Decíamos que a las 2 y 55 de la mañana el hombre se internó en su pequeño despacho. Una mesa, el mate, la pava, el bufoso imprescindible. Sobre un escritorio el monitor rectangular revelando en blanco y negro las distintas imágenes que aportaban las camaritas ubicadas en los distintos sectores del negocio. Bostezó. Buscó el control remoto del televisor. Para variar se sentía entre somnoliento y aburrido. Hizo zapping hasta el fondo de la grilla, hacia esos canales lejanos de la centralidad mediática. Pero ostensiblemente consultados e inevitablemente codificados. El sereno encontró, entonces, el canal Venus. Sin rayitas. Emitiendo su programación erótica de madrugada. Divertido, se acomodó en la silla y empezó a contemplar una escena de alto voltaje sexual.

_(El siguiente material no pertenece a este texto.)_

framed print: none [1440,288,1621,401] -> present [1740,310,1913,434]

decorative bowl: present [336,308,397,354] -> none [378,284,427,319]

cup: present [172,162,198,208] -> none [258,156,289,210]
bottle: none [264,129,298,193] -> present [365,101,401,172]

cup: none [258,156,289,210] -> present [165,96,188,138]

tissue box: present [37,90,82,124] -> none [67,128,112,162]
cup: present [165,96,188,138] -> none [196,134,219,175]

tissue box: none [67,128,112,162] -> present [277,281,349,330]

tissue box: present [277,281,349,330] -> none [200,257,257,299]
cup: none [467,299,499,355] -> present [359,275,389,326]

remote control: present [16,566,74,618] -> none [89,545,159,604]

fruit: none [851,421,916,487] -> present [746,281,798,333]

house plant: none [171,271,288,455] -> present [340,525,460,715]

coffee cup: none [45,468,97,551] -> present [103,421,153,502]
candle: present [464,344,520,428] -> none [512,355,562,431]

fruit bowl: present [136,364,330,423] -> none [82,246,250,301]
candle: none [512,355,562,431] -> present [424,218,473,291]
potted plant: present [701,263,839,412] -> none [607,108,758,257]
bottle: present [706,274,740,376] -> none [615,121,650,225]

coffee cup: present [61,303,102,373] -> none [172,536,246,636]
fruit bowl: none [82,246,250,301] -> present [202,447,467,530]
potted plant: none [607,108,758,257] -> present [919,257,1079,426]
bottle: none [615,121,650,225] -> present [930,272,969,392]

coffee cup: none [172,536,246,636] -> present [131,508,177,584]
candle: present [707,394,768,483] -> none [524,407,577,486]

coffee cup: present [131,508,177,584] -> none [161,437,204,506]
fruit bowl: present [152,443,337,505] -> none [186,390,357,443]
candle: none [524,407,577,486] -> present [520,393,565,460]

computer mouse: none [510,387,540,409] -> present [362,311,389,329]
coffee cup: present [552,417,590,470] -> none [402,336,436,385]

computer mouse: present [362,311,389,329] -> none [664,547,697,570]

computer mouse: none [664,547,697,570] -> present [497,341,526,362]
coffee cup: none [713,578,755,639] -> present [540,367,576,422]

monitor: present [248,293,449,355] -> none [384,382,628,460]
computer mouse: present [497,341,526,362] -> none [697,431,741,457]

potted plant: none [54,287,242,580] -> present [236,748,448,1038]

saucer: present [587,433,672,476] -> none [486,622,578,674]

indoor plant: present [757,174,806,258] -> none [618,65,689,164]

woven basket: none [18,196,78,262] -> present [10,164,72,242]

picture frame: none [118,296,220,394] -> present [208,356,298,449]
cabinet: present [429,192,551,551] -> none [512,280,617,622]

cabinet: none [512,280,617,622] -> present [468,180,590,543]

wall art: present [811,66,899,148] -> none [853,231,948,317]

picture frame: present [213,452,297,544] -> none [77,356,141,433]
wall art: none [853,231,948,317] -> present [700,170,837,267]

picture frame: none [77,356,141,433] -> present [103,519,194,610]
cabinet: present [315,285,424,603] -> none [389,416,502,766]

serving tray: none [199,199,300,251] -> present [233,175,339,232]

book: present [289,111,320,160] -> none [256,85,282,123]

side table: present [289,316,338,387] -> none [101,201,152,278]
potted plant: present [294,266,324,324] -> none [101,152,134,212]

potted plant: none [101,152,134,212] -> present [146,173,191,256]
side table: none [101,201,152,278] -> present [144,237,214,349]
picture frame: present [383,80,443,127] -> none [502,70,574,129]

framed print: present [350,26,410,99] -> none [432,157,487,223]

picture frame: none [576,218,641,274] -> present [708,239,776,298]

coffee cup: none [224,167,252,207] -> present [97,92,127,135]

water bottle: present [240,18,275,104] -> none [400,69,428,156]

No pudo imaginar que apenas cambió el canal de su televisor, todos los aparatos de la casa de electrodomésticos se activaron al unísono. Los del interior del salón y los muchos televisores que estaban desplegados sobre la espaciosa vidriera. Se activaron con una sincronía perfecta y letal: en todas las pantallas apareció la señal de Venus clara como la luna: una rubia escultural y algo plastificada revolcándose en la catrera junto a un atlético pelirrojo con más gym que cerebro, en el paraíso de Adán y Eva devorando la manzana prohibida.

El sereno prendió un cigarrillo, estiró las piernas, bostezó otra vez y miró la escena con más curiosidad que goce. Su mente en ningún momento atisbó a concebir que durante esa larga media hora de proyección cinematográfica, todos los remiseros, taxistas y demás vecinos que venían en sus coches particulares habían clavado los frenos frente a la vidriera del negocio para contemplar un episodio de sexualidad bizarra con tinte surrealista.

"Ese martes llevé a un borrachín de un club de barrio a su casa. También convencí a un tipo que a la salida del Casino quería amasijarse desde el Murallón del Dique, y hasta hice un viaje con el padre de un chico que los zorros habían interceptado cerca del Campus sin el último recibo del seguro. Volví con el pibe y el viejo a las puteadas porque el auto se lo llevó la grúa. Era una jornada para olvidar hasta que pasé por el negocio y me vi la película de Venus gratis. Me salvó la noche", confió, divertido, uno de los tantos remiseros que se detuvo para contemplar la función de cine porno que el sereno de la casa de electrodomésticos, involuntariamente, activó desde su anónimo televisor en el mínimo reducto donde transcurría cada una de sus noches.

Cuando al otro día el gerente de la firma lo llamó a su despacho, el sereno volvió a sentir un inquietante presentimiento: "Hombre, la próxima vez sea más cuidadoso?", lo retó con suavidad el gerente. Era un tipo joven y le daba no sé qué destratar al veterano cuidador nocturno. El sereno supo entonces que había llegado al final del camino. Esa misma noche guardó su equipo de mate en el bolso, se despidió del sucucho con una mirada cargada de nostalgia, firmó la renuncia y se volvió a su casa. A intentar volver a dormir en paz como casi todo el mundo.